Trump urges Fed to eschew rate rise

President Donald Trump speaks as Jerome Powell. then a governor of the Federal Reserve, listens in the Rose Garden of the White House in Washington, D.C., as Trump nominated Powell for Fed chairman on Nov. 2, 2017. MUST CREDIT: Bloomberg photo by Andrew Harrer.
President Donald Trump speaks as Jerome Powell. then a governor of the Federal Reserve, listens in the Rose Garden of the White House in Washington, D.C., as Trump nominated Powell for Fed chairman on Nov. 2, 2017. MUST CREDIT: Bloomberg photo by Andrew Harrer.

WASHINGTON -- President Donald Trump on Monday urged the Federal Reserve not to raise interest rates, but Fed officials are widely expected to do so this week despite the president's ongoing public effort to dissuade the U.S. central bank from putting any brakes on the economy.

"It is incredible that with a very strong dollar and virtually no inflation, the outside world blowing up around us, Paris is burning and China way down, the Fed is even considering yet another interest rate hike. Take the Victory!" Trump wrote Monday in a Twitter post.

Fed officials will conclude a two-day meeting on Wednesday, and Wall Street traders predict the Fed will raise rates by a quarter-point, setting them at a range of 2.25 percent to 2.5 percent. Such an increase would keep rates low by historical standards but put them at the highest level in a decade.

The president's repeated attempts to dissuade the Fed mark a break with his predecessors, who generally avoided commenting publicly on the central bank's policies to protect its credibility and independence.

Interest rate increases are meant to check inflation, but they can also slow the economy, adding another challenge to Trump's efforts to deliver on his promises of booming growth.

While the U.S. economy looks strong right now, there are signs of a potential slowdown. The Dow Jones industrial average is on track to end 2018 in the red, erasing one of the president's top talking points: that the market has thrived during his tenure. The housing market has also been weak. And business investment, which bounced earlier this year, dried up in the third quarter.

Still, the Fed is worried about the economy overheating. It says small, gradual interest rate increases are the best way to tap the brakes a bit to ensure inflation doesn't rise too quickly and bubbles don't form.

Unemployment remains at an almost 50-year low and economic growth is expect to be around 3 percent this year, well above the 2 percent that the Fed thinks is normal for the U.S. economy. Wages are growing at their fastest pace in a decade in nominal terms, a sign that more inflation could be coming.

Investors and the White House will be watching carefully Wednesday for what the Fed and Chairman Jerome Powell indicate is likely to happen in 2019. The Fed had predicted three more rate increases next year, but many economists now think that is too many, especially with many experts predicting the U.S. economy will start slowing next year and could end up in a recession by 2020.

"Our gradual pace of raising interest rates has been an exercise in balancing risks. We know that moving too fast would risk shortening the expansion. We also know that moving too slowly -- keeping interest rates too low for too long -- could risk other distortions in the form of higher inflation or destabilizing financial imbalances," Powell said Nov. 28.

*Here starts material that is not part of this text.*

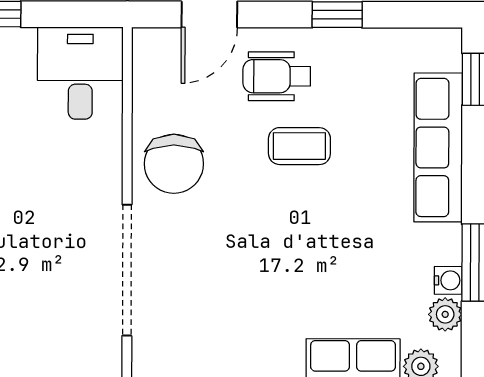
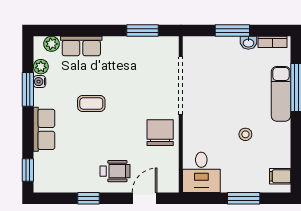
coffee table: (299, 146) -> (91, 103), moved
row of seats: (438, 147) -> (44, 129), width x0.68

Powell caused the stock market to rally that day when he said he thought the Fed had taken rates to "just below" the so-called neutral rate of interest, which is a level that doesn't stimulate or contract growth. The Fed is widely expected to stop increasing rates once it hits the neutral rate.

The expectation for this week is that the Fed will revise its predictions for next year down to two rate increases and that Powell will try to signal in his statement that the Fed will be "data dependent" and more open to changing course as needed.

"We see the December [Fed] meeting producing a dovish hike, where the Fed further affirms a shift to a nimble regime, while also shifting its projected hiking path and economic projections downward," the economics team for BNP Paribas wrote in a note to clients.

In recent months, Trump has lashed out at the Fed and its leaders, calling the central bank "loco" and "out of control" and saying he is "not even a little bit happy" with Powell, whom Trump appointed to the top job just more than a year ago after he decided not to reappoint then-Chairman Janet Yellen, who was known to be cautious about rate increases.

In recent days, Trump has tried to take a slightly softer tone, including his tweet encouraging the Fed leaders to "Take the victory!" And last week, Trump told Reuters that Powell is a "good man" who is "trying to do what he thinks is best," one of the more complimentary statements he's made about the Fed chairman in recent months.

Fed officials continue to deny that Trump's tweets and criticisms are having any effect on monetary policy.

"I just don't think of it," said Mary Daly, president of the San Francisco Fed, in an appearance last week on PBS NewsHour. "The great thing about the Fed is we have been given independence. There are no politics at the Fed."

The central bank's Federal Open Market Committee, the body that sets interest rate policy, will announce its decision Wednesday afternoon. Powell will speak at a news conference afterward.